A reprodução das famílias na política não é natural, é socialmente produzida por meio de privilégios e abuso de poder econômico. A reprodução familiar na política brasileira aponta formas de nepotismo estrutural, instituições políticas fracas e pré-modernas. Também não é natural que os filhos dos pobres continuem pobres e que as mulheres, os negros e os índios continuem excluídos, com baixíssima representação política. Há uma cadeia hereditária de proteções e recursos para que os ricos fiquem cada vez mais ricos e os pobres cada vez mais pobres.
A família Bolsonaro já é uma dinastia política?
É uma dinastia recente, de 30 anos, mas é. Jair Bolsonaro organizou um complexo de nepotismo primeiro com a ex-mulher, depois com os filhos, e também cunhados e irmãos. Essa relação entre parentesco e poder político viabiliza uma máquina mais forte e mais importante do que os partidos. Bolsonaro não chegaria aonde chegou se não tivesse construído sua linhagem política com filhos, as ex-mulheres e outros parentes. Até Carlos Bolsonaro, que é vereador no Rio, colocou um primo em Brasília, Leonardo Rodrigues de Jesus, o Léo Índio, para circular nos ministérios desde a posse.
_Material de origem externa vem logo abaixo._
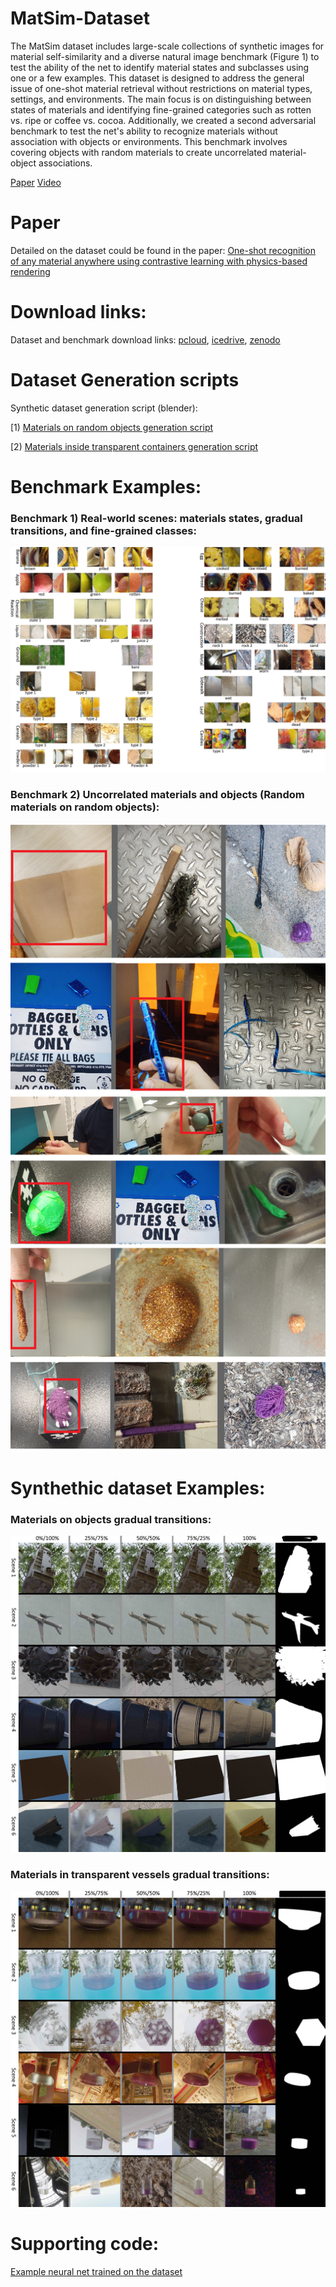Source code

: # MatSim-Dataset
The MatSim dataset includes large-scale collections of synthetic images for material self-similarity and a diverse natural image benchmark (Figure 1) to test the ability of the net to identify material states and subclasses using one or a few examples. This dataset is designed to address the general issue of one-shot material retrieval without restrictions on material types, settings, and environments. The main focus is on distinguishing between states of materials and identifying fine-grained categories such as rotten vs. ripe or coffee vs. cocoa. Additionally, we created a second adversarial benchmark to test the net's ability to recognize materials without association with objects or environments. This benchmark involves covering objects with random materials to create uncorrelated material-object associations.


[Paper](https://arxiv.org/pdf/2212.00648v4.pdf)   [Video](https://www.youtube.com/watch?v=sXN3jmqv2SM)
# Paper
Detailed on the dataset could be found in the paper:
[One-shot recognition of any material anywhere using contrastive learning with physics-based rendering](https://arxiv.org/pdf/2212.00648v4.pdf)

# Download links:
Dataset and benchmark download links: [pcloud](https://e1.pcloud.link/publink/show?code=kZIiSQZCYU5M4HOvnQykql9jxF4h0KiC5MX),  [icedrive](https://icedrive.net/s/A13FWzZ8V2aP9T4ufGQ1N3fBZxDF),   [zenodo](https://zenodo.org/record/7390166#.Y_6cNIBBxH4)

# Dataset Generation scripts
Synthetic dataset generation script (blender): 

[1) [Materials on random objects generation script](https://github.com/sagieppel/MatSim-Generator-Generate-image-of-random-materials-on-ranodm-objects-with-Blender)


[2) [Materials inside transparent containers generation script](https://github.com/sagieppel/MatSim-Generator-Script-For-similarity-recognition-of-materials-in-transperent-vessels-blender)

# Benchmark Examples:
### Benchmark 1) Real-world scenes: materials states, gradual transitions, and fine-grained classes:  
![](/MatSimBenchmark1.jpg)

### Benchmark 2) Uncorrelated materials and objects (Random materials on random objects):
![](/Benchmark2.png)

# Synthethic dataset Examples:
### Materials on objects gradual transitions:
![](/DatasetObjects.jpg)

### Materials in transparent vessels gradual transitions:
![](/Dataset_Materials_In_Vessels.jpg)

# Supporting code:
[Example neural net trained on the dataset](https://github.com/sagieppel/Contrastive-learning-for-one-shot-materials-and-textures-similarity-recognition-from-images)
Os Bolsonaros vêm do baixo clero da política. Isso influencia como eles gerenciam sua dinastia?
Por serem uma família emergente, os Bolsonaros operam com mais agressividade, uma vez que eles não têm uma rede de contatos antiga e estabelecida. Eles atropelam qualquer um. É só observar os filhos do presidente. Ninguém sabe quem manda mais, se o pai ou os filhos. Para eles, os vínculos familiares são mais importantes do que os vínculos partidários. É por isso que eles mudaram tanto de partido e podem mudar de novo. E é por isso que Gustavo Bebianno (ex-secretário-geral da Presidência), um nome importantíssimo, foi rifado depois de bater de frente com Carlos Bolsonaro. O que importa para eles é a família. Isso gera crises permanentes, porque a família atravessa qualquer protocolo, qualquer decoro. Não há mais Presidência da República, mas uma família que troca informações e atravessa o interesse público. O partido político, o ministério, as relações público-privadas, tudo isso é secundário se comparado à família.
Como lidar com as dinastias políticas?
Em primeiro lugar, precisamos de leis efetivas e rigorosas. Em segundo lugar, precisamos modernizar a cultura partidária. Muitas legendas são siglas de aluguel lucrativas que permitem movimentações espúrias e são controladas por famílias. Se tivéssemos poucos partidos, que fossem sérios, ideológicos e programáticos, diminuiria a deslealdade partidária. E, por último, precisamos daquilo que é básico em qualquer sociedade: uma cultura política que conscientize a população contra o clientelismo e o nepotismo.